The board of directors of AirTouch Communications Inc. declared Dec. 15 the record date for a contingent payment on its 6 percent Class B mandatorily convertible preferred stock, Series 1996. The contingent payment amount will be the volume-weighted average trading price of the shares over a 30-day period beginning Nov. 16. If the volume-weighted average trading price equals or exceeds $28.74, no contingent payment will be made, the company said. The contingent payment may be in the form of cash, common stock or Class C preferred stock, and it will be made on or before Dec. 30.
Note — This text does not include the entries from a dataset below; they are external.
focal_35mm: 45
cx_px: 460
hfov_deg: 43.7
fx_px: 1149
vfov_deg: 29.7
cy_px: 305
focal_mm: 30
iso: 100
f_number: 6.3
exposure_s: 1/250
Cellular City had a 20 percent increase in sales during a recent GTE Mobilnet Inc. promotion. GTE Mobilnet offered a $10.50 per month and 10.5 cents per minute rate until April of next year for customer who signed up before Nov. 15. “Rates have gone through the floor lately,” said Michelle Danner, president of Cellular City. “This is the lowest rate since cell phones were introduced.” Cellular City is an authorized agent for GTE Mobilnet and specializes in cellular products.
Metawave Communications Corp. completed a new round of investment capital financing totaling more than $15 million. The company’s total investment stands at $30 million. Participants in the Series C financing are Metawave’s initial venture capital firms Venrock Associates, Oak Investment Partners and Sevin Rosen Funds. New investors include Worldview Technology Partners and Integral Capital Partners. Additional investors included affiliates of Deutsche Morgan Grenfell, Montgomery Securities, Robertson Stephens & Co. and Wessels, Arnold & Henderson. “We are pleased at this continued show of support from our initial backers,” said Thomas S. Huseby, Metawave’s chairman and chief executive officer.
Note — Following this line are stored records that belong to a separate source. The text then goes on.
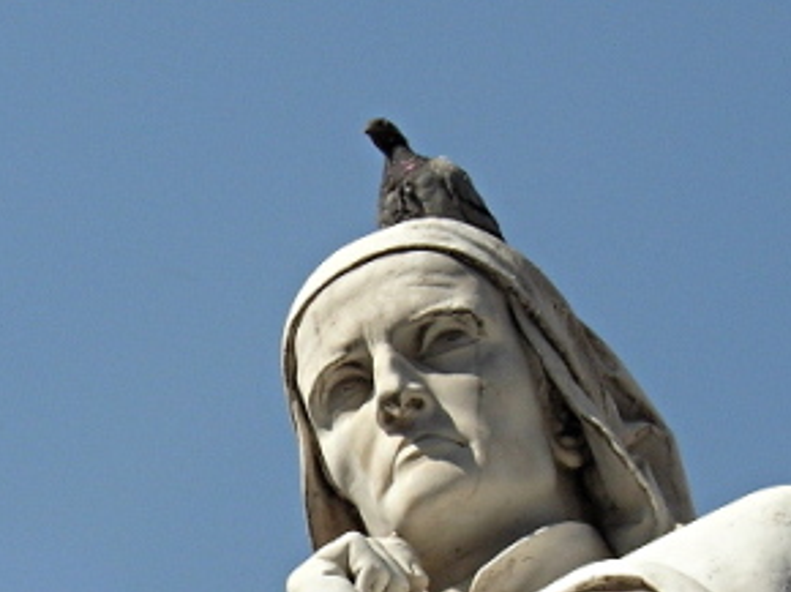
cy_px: 668
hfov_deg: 6.3
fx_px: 7124
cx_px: 104
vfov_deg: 4.7
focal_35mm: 312
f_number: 8.2
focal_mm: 23.4
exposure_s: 1/220
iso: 64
The merger of Metrocall Inc. and A+ Network Inc. was completed Nov. 15. In addition, the company has completed a private equity placement with SunAmerica Inc., John Hancock Mutual Life and UBS Capital LLC, for $39.9 million of series A preferred stock and warrants. “The merger with A+ Network as well as our equity placement reinforces Metrocall’s position as an industry consolidator and marks the completion of another significant element of our strategic plan,” said William L. Collins III, Metrocall’s president and chief executive officer.
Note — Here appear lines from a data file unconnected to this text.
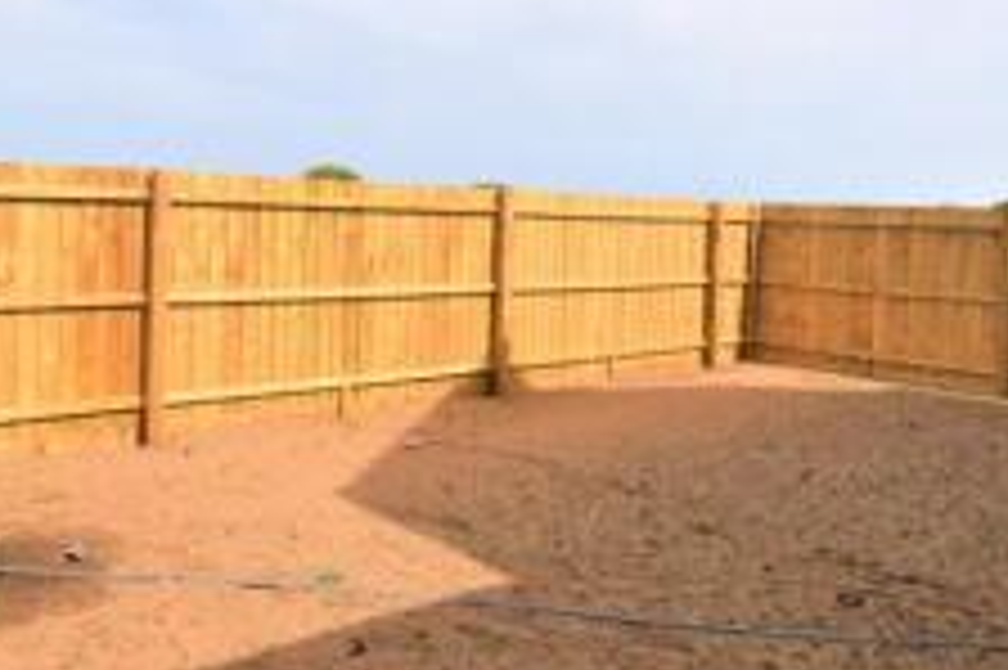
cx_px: 540
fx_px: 981
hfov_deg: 54.3
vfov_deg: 37.4
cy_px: 241
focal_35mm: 35
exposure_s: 1/400
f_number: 10
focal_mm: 11
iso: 200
Preferred Networks Inc. announced plans to acquire Texas-based EPS Wireless Inc. for approximately $5 million, almost all of which will be payable in Preferred Networks common stock. The arrangement is subject to adjustments including a possible additional consideration of up to $5 million in cash based on EPS’ achievement of targeted operating performance objectives through Dec. 31, 1998. If stockholder approval is granted, the acquisition is expected to close this month. EPS, a national provider of paging and cellular product repair services, will become a wholly owned subsidiary of Preferred Networks.